## WHAT YOU WILL DO
Take the material below and output exactly the run of lines from the one containing "Sports Management |" down to the one containing "Women's Studies: A", with both included.

THE DATA Block Start

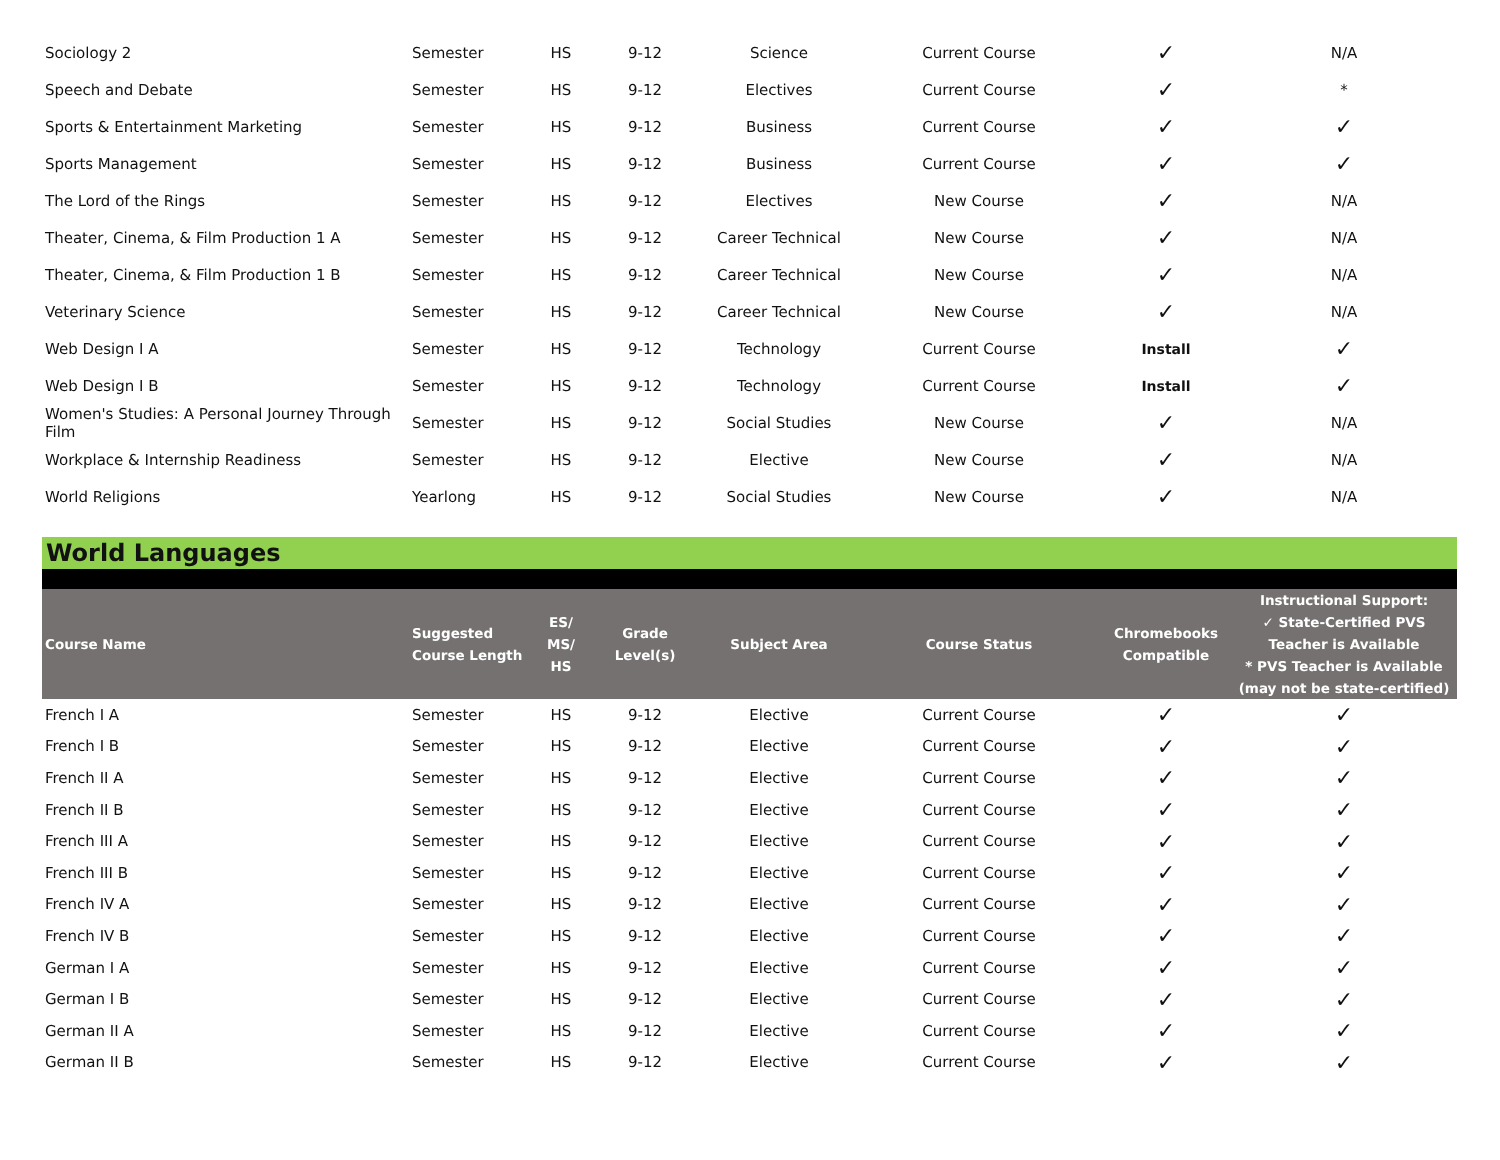| Sociology 2 | Semester | HS | 9-12 | Science | Current Course | ✓ | N/A |
| Speech and Debate | Semester | HS | 9-12 | Electives | Current Course | ✓ | * |
| Sports & Entertainment Marketing | Semester | HS | 9-12 | Business | Current Course | ✓ | ✓ |
| Sports Management | Semester | HS | 9-12 | Business | Current Course | ✓ | ✓ |
| The Lord of the Rings | Semester | HS | 9-12 | Electives | New Course | ✓ | N/A |
| Theater, Cinema, & Film Production 1 A | Semester | HS | 9-12 | Career Technical | New Course | ✓ | N/A |
| Theater, Cinema, & Film Production 1 B | Semester | HS | 9-12 | Career Technical | New Course | ✓ | N/A |
| Veterinary Science | Semester | HS | 9-12 | Career Technical | New Course | ✓ | N/A |
| Web Design I A | Semester | HS | 9-12 | Technology | Current Course | Install | ✓ |
| Web Design I B | Semester | HS | 9-12 | Technology | Current Course | Install | ✓ |
| Women's Studies: A Personal Journey Through Film | Semester | HS | 9-12 | Social Studies | New Course | ✓ | N/A |
| Workplace & Internship Readiness | Semester | HS | 9-12 | Elective | New Course | ✓ | N/A |
| World Religions | Yearlong | HS | 9-12 | Social Studies | New Course | ✓ | N/A |
World Languages
| Course Name | Suggested Course Length | ES/ MS/ HS | Grade Level(s) | Subject Area | Course Status | Chromebooks Compatible | Instructional Support: ✓ State-Certified PVS Teacher is Available * PVS Teacher is Available (may not be state-certified) |
| --- | --- | --- | --- | --- | --- | --- | --- |
| French I A | Semester | HS | 9-12 | Elective | Current Course | ✓ | ✓ |
| French I B | Semester | HS | 9-12 | Elective | Current Course | ✓ | ✓ |
| French II A | Semester | HS | 9-12 | Elective | Current Course | ✓ | ✓ |
| French II B | Semester | HS | 9-12 | Elective | Current Course | ✓ | ✓ |
| French III A | Semester | HS | 9-12 | Elective | Current Course | ✓ | ✓ |
| French III B | Semester | HS | 9-12 | Elective | Current Course | ✓ | ✓ |
| French IV A | Semester | HS | 9-12 | Elective | Current Course | ✓ | ✓ |
| French IV B | Semester | HS | 9-12 | Elective | Current Course | ✓ | ✓ |
| German I A | Semester | HS | 9-12 | Elective | Current Course | ✓ | ✓ |
| German I B | Semester | HS | 9-12 | Elective | Current Course | ✓ | ✓ |
| German II A | Semester | HS | 9-12 | Elective | Current Course | ✓ | ✓ |
| German II B | Semester | HS | 9-12 | Elective | Current Course | ✓ | ✓ |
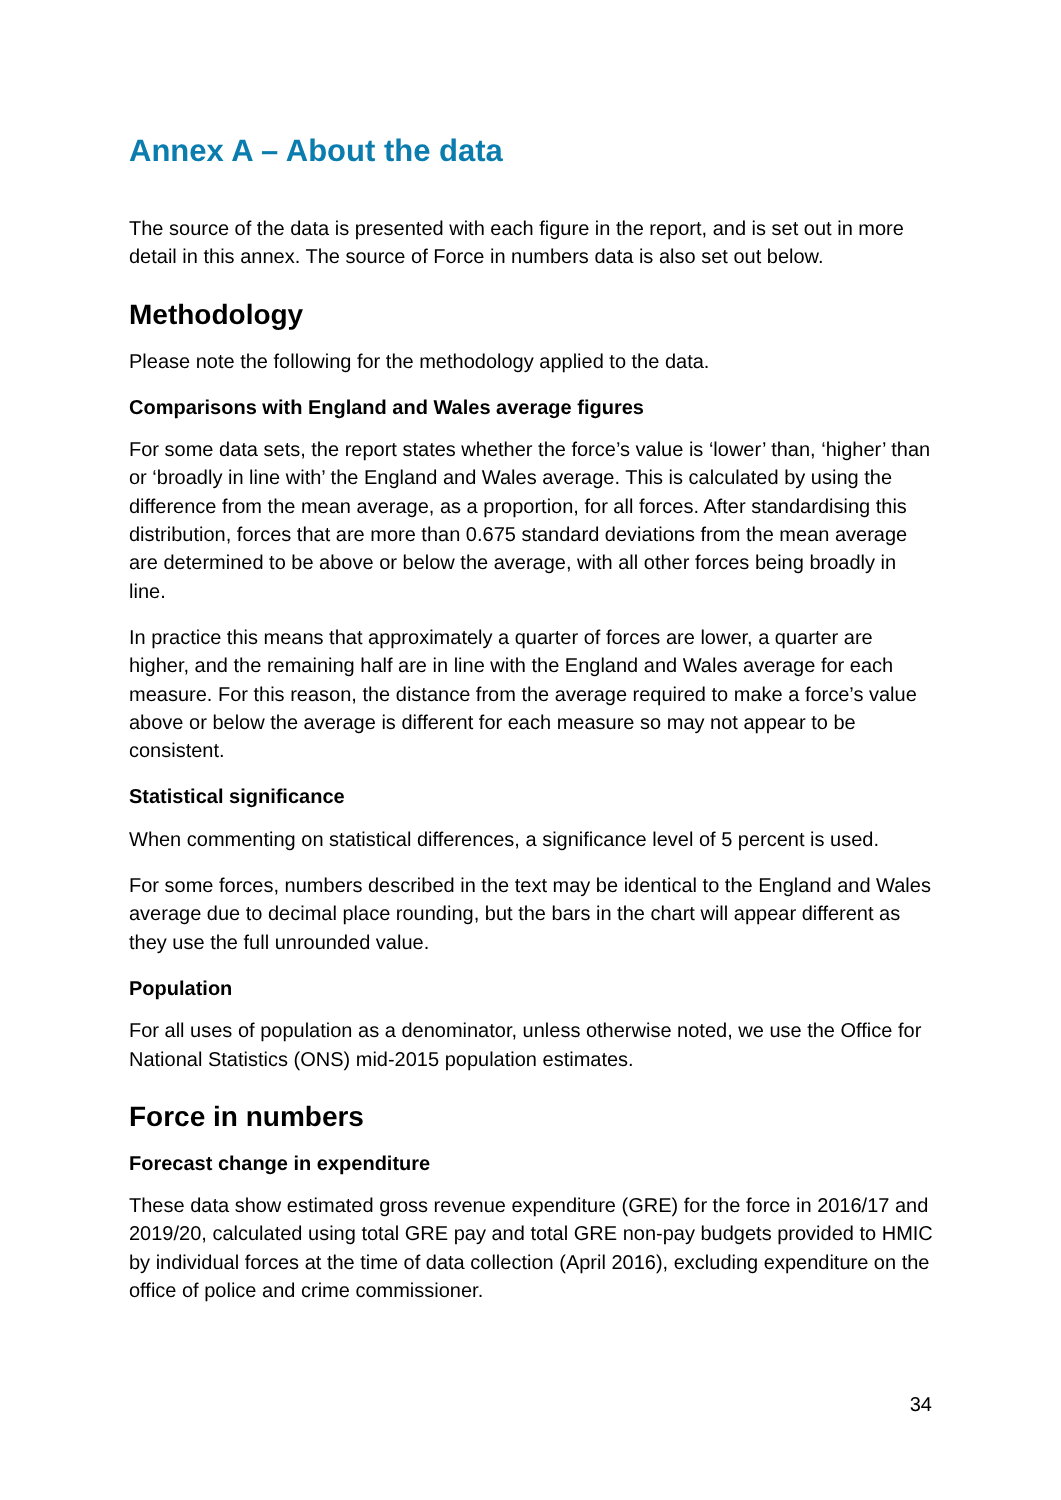Annex A – About the data
The source of the data is presented with each figure in the report, and is set out in more detail in this annex. The source of Force in numbers data is also set out below.
Methodology
Please note the following for the methodology applied to the data.
Comparisons with England and Wales average figures
For some data sets, the report states whether the force’s value is ‘lower’ than, ‘higher’ than or ‘broadly in line with’ the England and Wales average. This is calculated by using the difference from the mean average, as a proportion, for all forces. After standardising this distribution, forces that are more than 0.675 standard deviations from the mean average are determined to be above or below the average, with all other forces being broadly in line.
In practice this means that approximately a quarter of forces are lower, a quarter are higher, and the remaining half are in line with the England and Wales average for each measure. For this reason, the distance from the average required to make a force’s value above or below the average is different for each measure so may not appear to be consistent.
Statistical significance
When commenting on statistical differences, a significance level of 5 percent is used.
For some forces, numbers described in the text may be identical to the England and Wales average due to decimal place rounding, but the bars in the chart will appear different as they use the full unrounded value.
Population
For all uses of population as a denominator, unless otherwise noted, we use the Office for National Statistics (ONS) mid-2015 population estimates.
Force in numbers
Forecast change in expenditure
These data show estimated gross revenue expenditure (GRE) for the force in 2016/17 and 2019/20, calculated using total GRE pay and total GRE non-pay budgets provided to HMIC by individual forces at the time of data collection (April 2016), excluding expenditure on the office of police and crime commissioner.
34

THE DATA Block End

## WRITTEN REPLY
| Sports Management | Semester | HS | 9-12 | Business | Current Course | ✓ | ✓ |
| The Lord of the Rings | Semester | HS | 9-12 | Electives | New Course | ✓ | N/A |
| Theater, Cinema, & Film Production 1 A | Semester | HS | 9-12 | Career Technical | New Course | ✓ | N/A |
| Theater, Cinema, & Film Production 1 B | Semester | HS | 9-12 | Career Technical | New Course | ✓ | N/A |
| Veterinary Science | Semester | HS | 9-12 | Career Technical | New Course | ✓ | N/A |
| Web Design I A | Semester | HS | 9-12 | Technology | Current Course | Install | ✓ |
| Web Design I B | Semester | HS | 9-12 | Technology | Current Course | Install | ✓ |
| Women's Studies: A Personal Journey Through Film | Semester | HS | 9-12 | Social Studies | New Course | ✓ | N/A |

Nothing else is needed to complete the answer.